- Also known as: Lands of the Monsoon
- Genre: Nature documentary
- Narrated by: Colin Salmon
- Composer: Nitin Sawhney
- Country of origin: United Kingdom
- No. of episodes: 5

Production
- Executive producers: Kathryn Jeffs Paul Bradshaw Chris Cole James Honeybourne
- Running time: 60 minutes
- Production companies: BBC Natural History Unit Discovery Channel

Original release
- Network: BBC Two BBC Two HD
- Release: 5 October – 2 November 2014

= Wonders of the Monsoon =

Wonders of the Monsoon (also known as Lands of the Monsoon) is a BBC documentary series which ran for five episodes between 5 October 2014 and 2 November 2014, and aired on BBC Two. The series focus for a variety of locations around the world features including India, Australia and islands of the Pacific Ocean which are all the focus of the monsoon rains.

The series was composed by Nitin Sawhney and narrated by Colin Salmon.

== Episodes ==
All original and international episode names were given from BBC website. All broadcast dates refer to the original UK transmission.

| No. | Original Title / International Title | Original release date |
| 1 | "Waiting for the Rains" "Bringer and Destroyer" | 5 October 2014 |
Starting in the monsoon region of Northern Australia before moving onto Christmas Island where the rains trigger a migration of red crabs.

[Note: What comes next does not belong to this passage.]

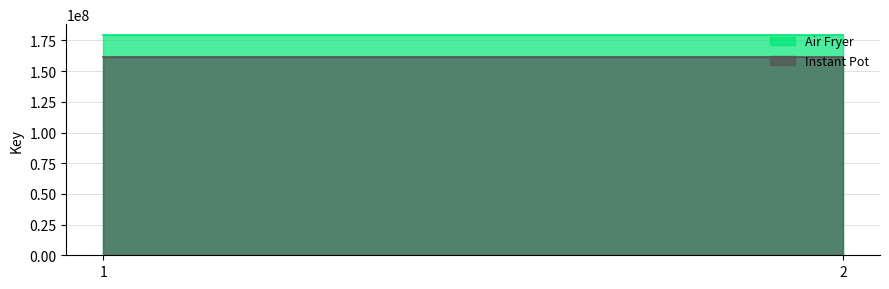

What is the sum of all Instant Pot values?

323700310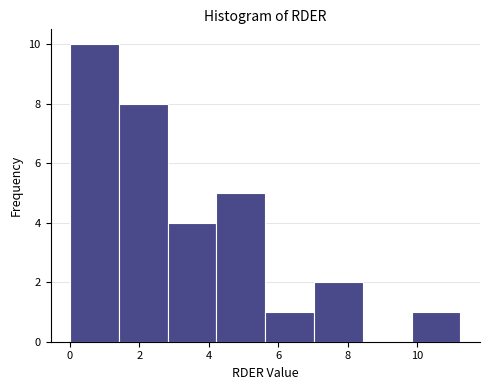

Over which range of the x-axis is the bar tallest?

0.0 to 1.4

In India, the Delhi stock exchange sees the price of rice rise every day the rains fail to appear.
| 2 | "Deluge" | 12 October 2014 |
Pre-monsoon showers arrive in Thailand as Assamese macaque play in the water and eat water snails. Four months of rain begin in India where male Indian common toads turn yellow-gold for one day in a chance to mate. The Mekong in Cambodia swells, forcing water back up its tributary to fill the Tonlé Sap Lake.
| 3 | "The Drought" "Drought" | 19 October 2014 |
The winds reverse as the monsoon doesn't bring rain but brings in dry air and drought in places. In Borneo, a bearded pig has worked out a strategy for surviving. Camels in the Rajasthan Desert provide vital transport while elephants gather in Sri Lanka for the appearance of fresh grass.
| 4 | "Strange Castaways" "Isles of Plenty" | 26 October 2014 |
The Black-crested macaque thrive in large troops on the Indonesian island of Sulawesi where they eat fruit. Soil erosion is a problem in rainswept Borneo, so plants have to compete for scarce nutrients and take to evolving some ingenious techniques to survive.
| 5 | "People of the Monsoon" "Transformation" | 2 November 2014 |
People of Palawan still hunt in forest and live in caves, and their existence relies on a respect for nature. The Bishnoi have also been known to lay their lives down for nature. With a minimal farmland that supports a high density of people, the group are under pressure.

== Merchandise ==
A two-disc DVD and two-disc Blu-ray set for the series were released on 17 November 2014.

In Australia and New Zealand, DVD was released by ABC DVD/Village Roadshow on 21 October 2015.